Teks Pilihan:
"Gubernur NTT, Viktor Bungtilu Laiskodat, mengusulkan kebijakan masuk sekolah pukul 05.00 pagi."
Sedang asyik scroll social media, tidak sengaja menemukan caption memberitaan dengan bunyi seperti itu. "Ada-ada saja ya Pak Gubernur jaman sekarang kalo lagi ngelawak. Mentang-mentang punya kebijakan, lawakannya jangan sampai dianggap serius oleh masyarakat", aku tertawa dalam hati dan memilih melanjutkan pencarian informasi yang lebih menarik untuk dibaca.
Dan tidak tahunya, semakin hari, pemberitaan ini semakin membuming di tanah air. Aku telah salah menyangka. Amat menyesal mengapa tidak membaca keseluruhan beritanya waktu itu. Ternyata pemberitaan itu tidak hanya sekedar clikbait. Bukan juga sebuah usulan kebijakan yang belum akan diterapkan sebelum mendapat persetujuan dari beberapa pihak lain yang berwenang.
Kurasa memang tidak salah isu ini semakin kian memanas. Sebab ini bukan lagi masalah kewilayahan tertentu yang harus berjuang sendiri layaknya menghadapi endemi. Tapi ini sudah masalah persatuan individu yang pernah merasakan bagaimana pahitnya belajar disiplin melalui jam berapa sekolah dimulai.
Masuk sekolah jam 7 saja sudah berat, Pak!
Padahal sebelumnya sulit untuk jujur kepada siapapun, termasuk pada Ibu, bahwa masuk sekolah jam 7 itu amat berat terasa. Mengapa tidak disamakan saja dengan jam kantor sih jam 7.30? Agar bisa barengan ngantor Bapak dan tidak merepotkan Ibu yang sudah punya banyak daftar pekerjaan di rumah seharian.
Siswa rata-rata tidur jam 22.00, katanya! Mohon maaf, yang benar, mereka tidur dalam waktu yang tidak tentu. Waktu tidur bisa jam berapapun. Sebab keperluan sehari-hari dan beban pikiran setiap individu itu berbeda-beda yang menjadi faktor kapan seseorang akan tidur dan butuh tidur. Rata-rata orang tidur ya kalau sudah mengantuk.
Tidur 6 jam sudah cukup, katanya! Kalau ditimbang dari cukup tidaknya waktu tidur, hampir setiap orang inginnya tidur lebih dari 8 jam. Kalau perlu malah ingin tidur seharian. Bagaimana bila sebagian besar siswa sepakat dengan ungkapan ngawur namun aktual, bahwa "Malam hari tidurnya susah, pagi harinya bangunnya juga susah". Dan saya amat sepakat dengan tinjauan medis yang dinyatakan dalam halosehat.com bahwa setiap anak membutuhkan waktu tidur yang berbeda-beda berdasarkan usianya. Remaja di bangku SMP (usia 13-15 tahun) waktu tidur cukupnya sekitar 9-11 jam per hari. Artinya tidak boleh kurang dari tujuh jam dan tidak baik bila lebih dari dua belas jam dalam satu hari.

Uraian Latihan:
Teruskan teks tentang usulan masuk sekolah pukul 05.00 di atas, dimulai sesudah kalimat terakhirnya. Baris-baris berikut tidak berhubungan dengan teks tentang usulan masuk sekolah pukul 05.00.

Bahan yang Disediakan:

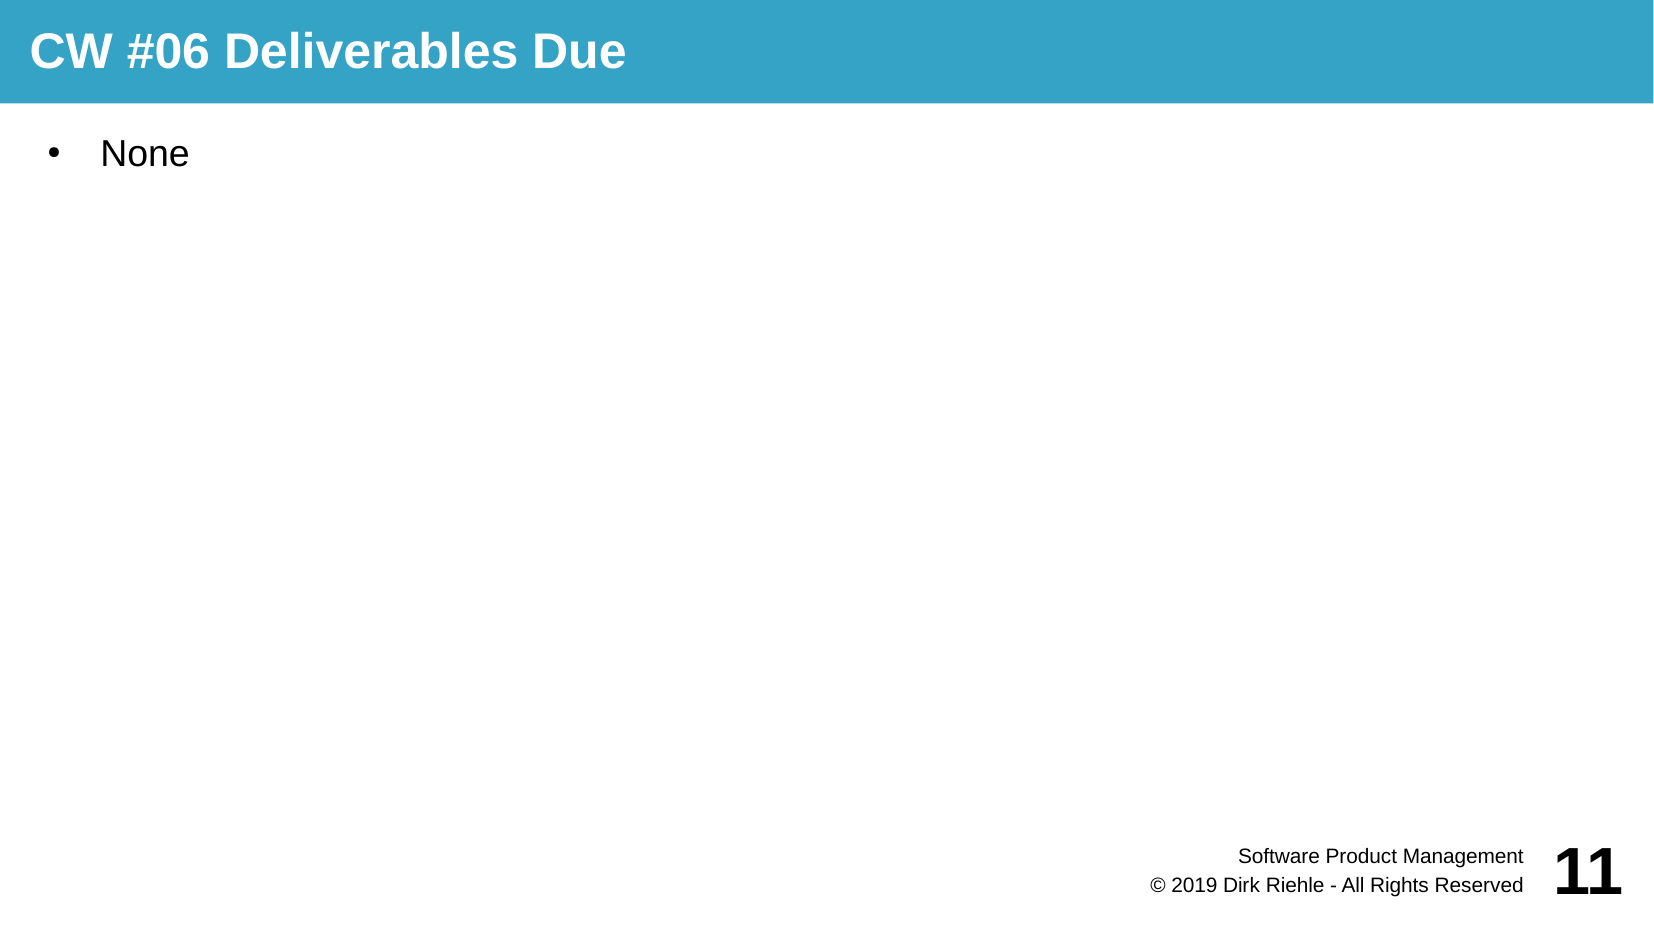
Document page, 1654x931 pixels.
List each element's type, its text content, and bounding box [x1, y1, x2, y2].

Jawaban Akhir:
Sedangkan remaja di bangku SMA (usia 16-18 tahun) memerlukan waktu tidur yang cukup sekitar 8-10 jam per hari. Berarti tidak boleh kurang dari tujuh jam dan tidak baik bila lebih dari sebelas jam per hari. Nah bagaimana tuh dengan penerapan kebijakan masuk sekolah jam 5 untuk anak SMA dan SMK di Kupang? Sulit membayangkan bila berada diposisi mereka. Kecuali itu hari lebaran, atau hari lain yang bakal menjadi hari istimewa. Atau kalau tidak bangun jam 3 saja sekalian, tapi untuk sholat tahajud dan tidur lagi. Tidak tidur lagi juga boleh, asalkan sesuai kebutuhan tidur masing-masing orang. Jangan ada keterpaksaan disana.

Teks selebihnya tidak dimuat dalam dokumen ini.